We have an nec phone system which uses IP phones, the nec phone system has its own DHCP server which the phones need to get an IP address for.

 

Problem is the cisco primary router also hands out an IP via dhcp and the phones often get an IP from the Cisco instead of the nec DHCP phone system.

 

Can we prevent the Cisco router from replying to the DHCP request or relay specific Mac address for the phone handset to the nec phone system to get it's correct IP?

 

Hope this makes sense.

 

Regards

Shenmue232

3 Replies 3

marce1000
VIP
VIP

 

 - It's partially an architectural problem ; I don't like DHCP servers on routers, since  I believe L2 and L3 services should be separated from DHCP services. Assigning the DECT phones to their own vlan , with the DECT DHCP server on it could then resolve the problem.
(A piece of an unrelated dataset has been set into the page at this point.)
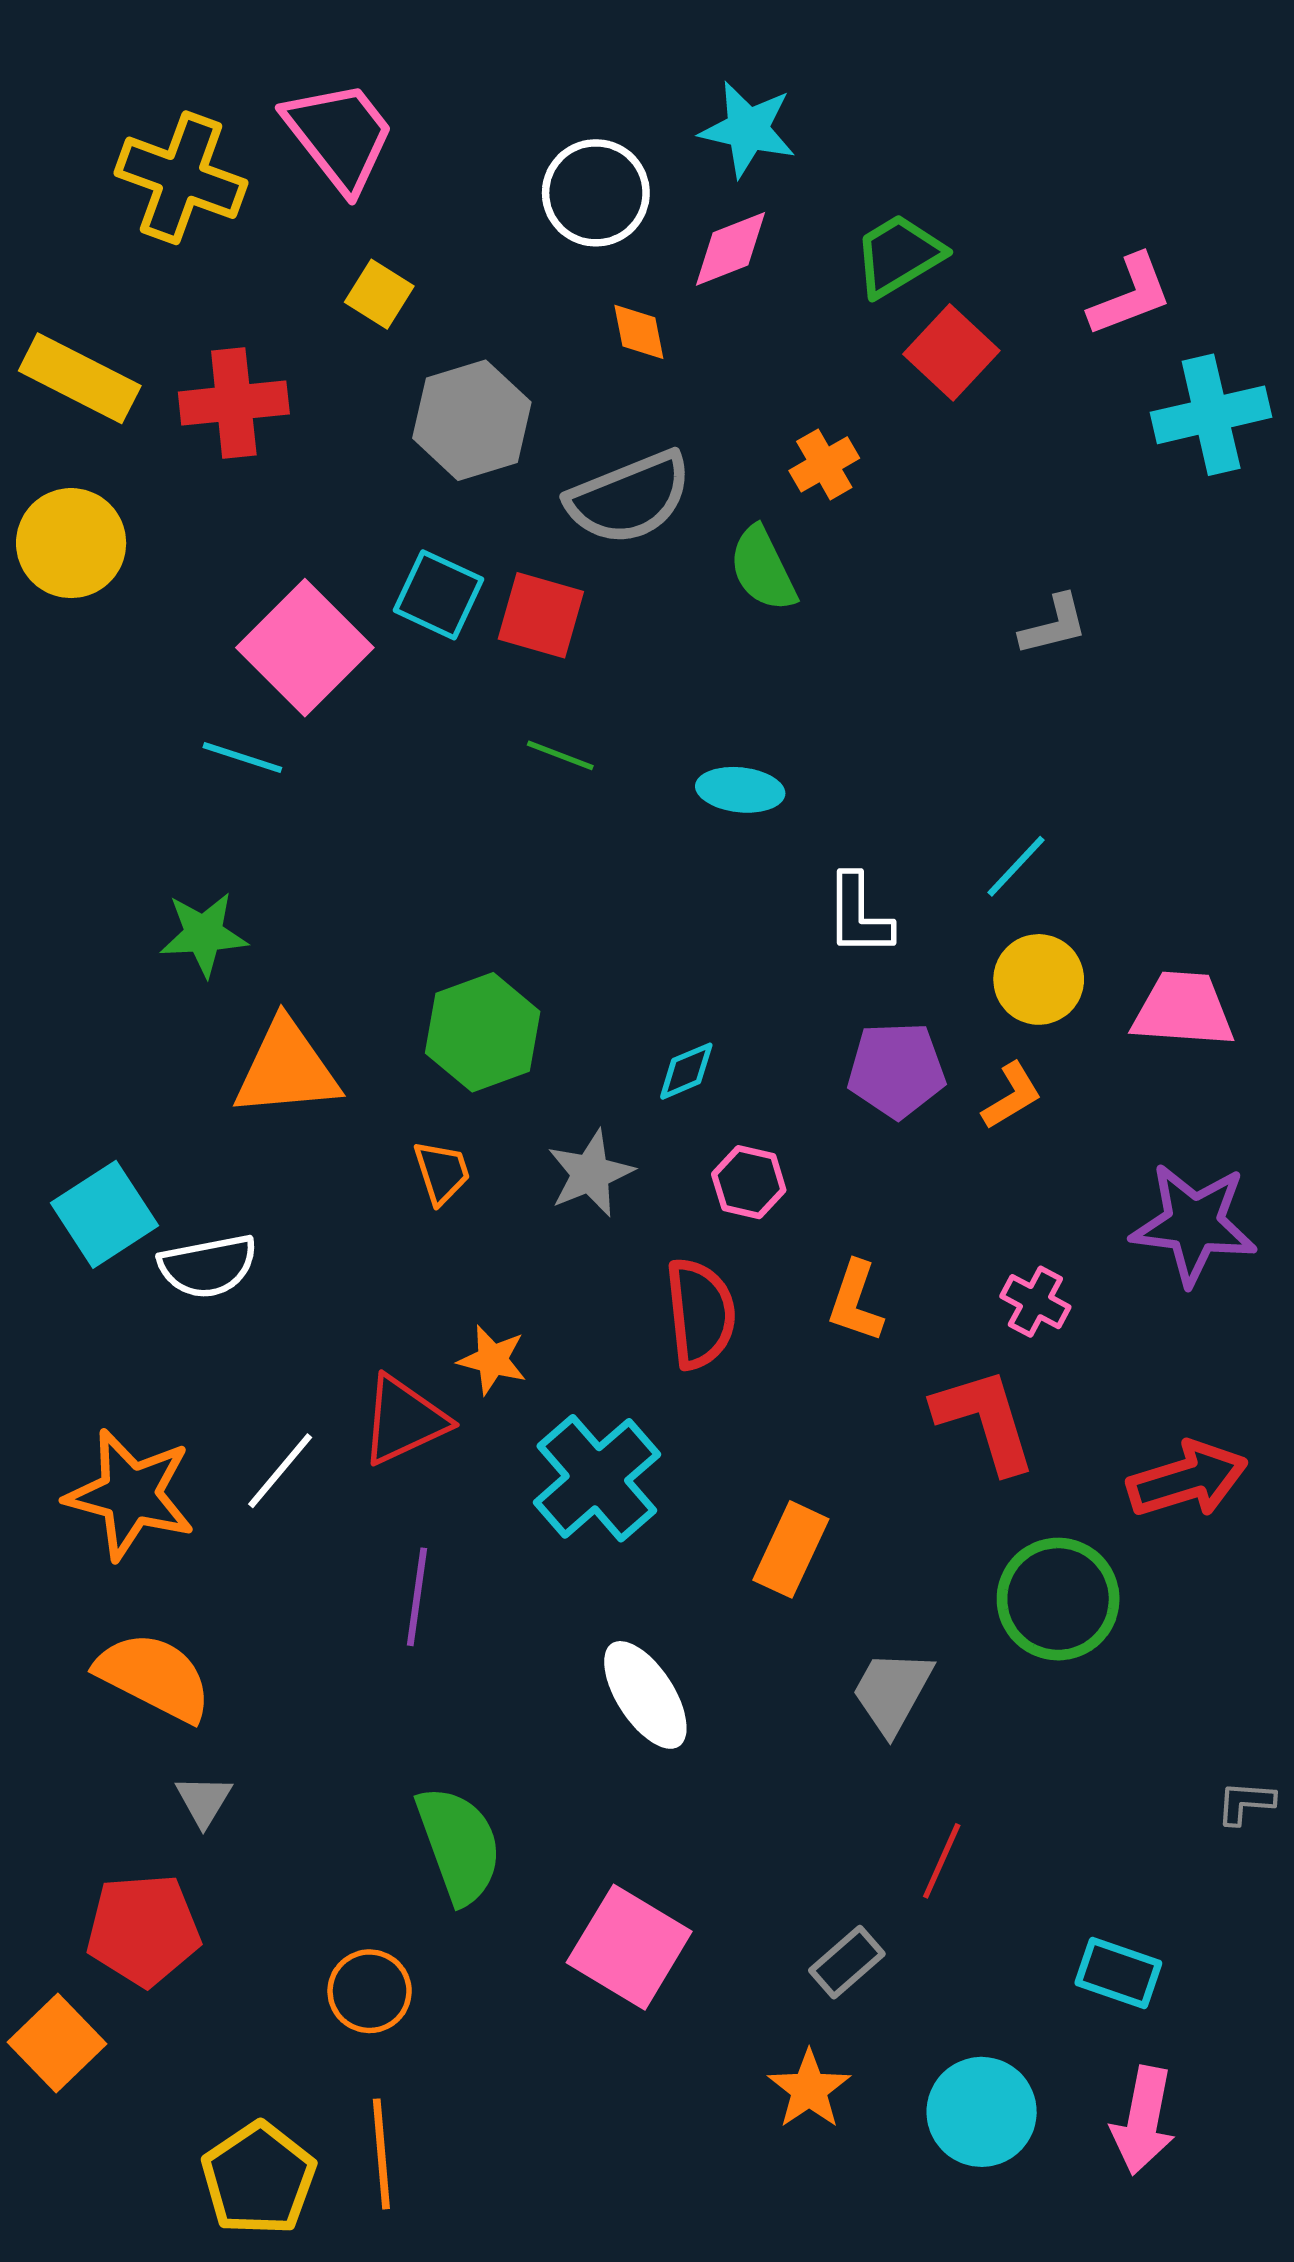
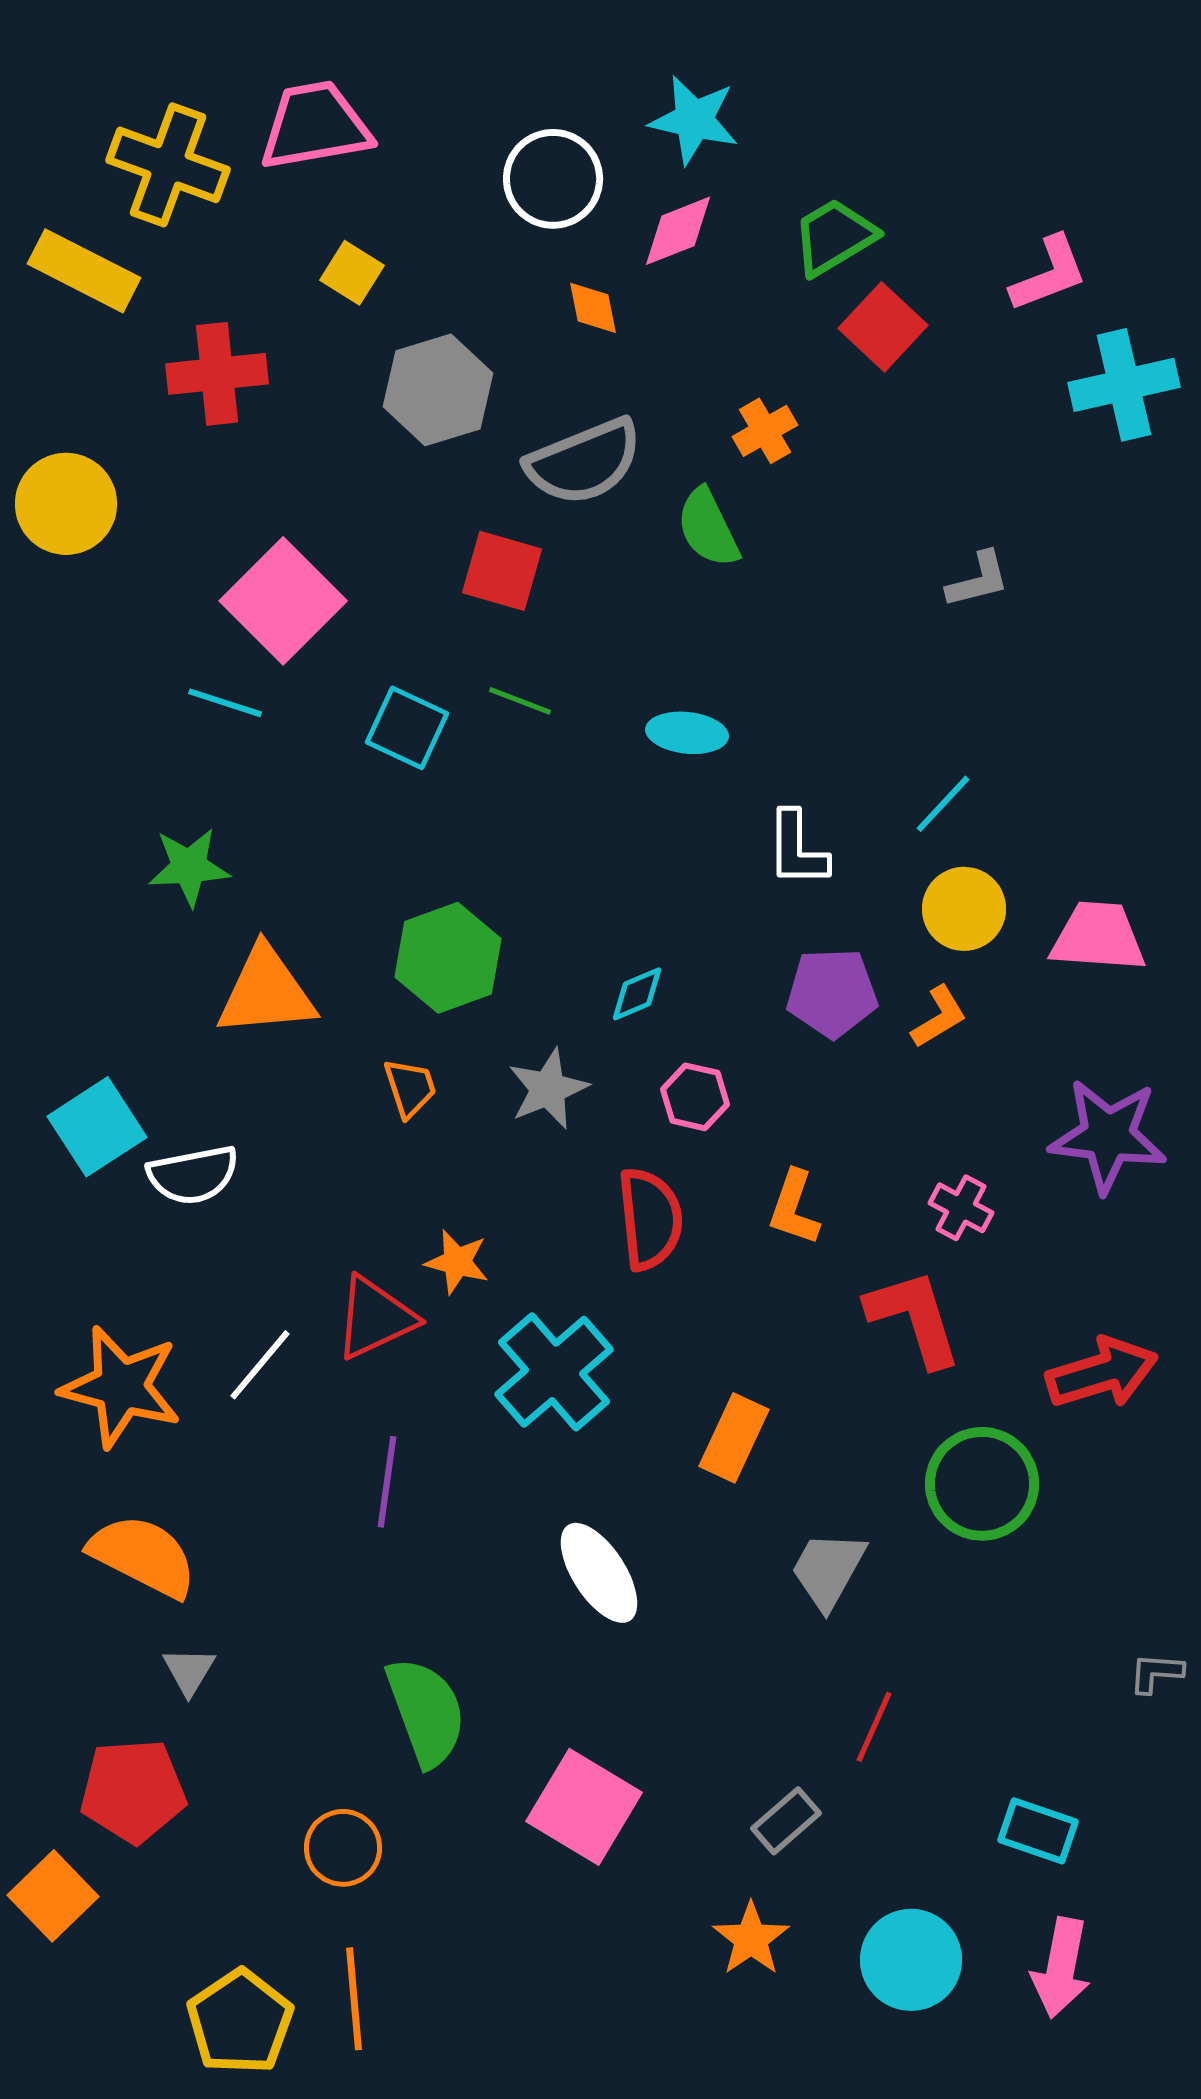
pink trapezoid: (339, 136) -> (315, 126), turned -62
yellow rectangle: (80, 378) -> (84, 271), moved
cyan square: (439, 595) -> (407, 728), moved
Possibly using DHCP snooping to futher restrict which DHCP servers can be reached from  a particular VLAN.

 M.



-- ' 'Good body every evening' ' this sentence was once spotted on a logo at the entrance of a Weight Watchers Club !

Hello,

 

I guess you could try and use a database for the IOS DHCP server. The database is just a txt (text) file (I have attached an example) stored in flash, and that is used to bind IP addresses to MAC addresses. Use TFTP to upload it to the flash in your router.

 

R1(config)#ip dhcp database dhcp.txt

 

The thing I am not sure about is whether you have to actually NOT include the MAC addresses of the DECT phones in the text file, in order to prevent them from getting an IP address, or to add the MAC address WITHOUT an IP address. You would need to test this...

you can create a separate VLAN for phones and NEC-DHCP server where your primary router is not routing

(primary router no interface in this vlan)

then create a secondary router (maybe a VRF will work?)  that routes between this vlan and the rest of the network, 

do NOT configure ip-helper here so no dhcp-forwarding to your primary router.

 

if you use the "voice vlan" option, you may need to remove or configure a different voice vlan on ports where the DECT systems enter your LAN (some DECT-gateway I presume).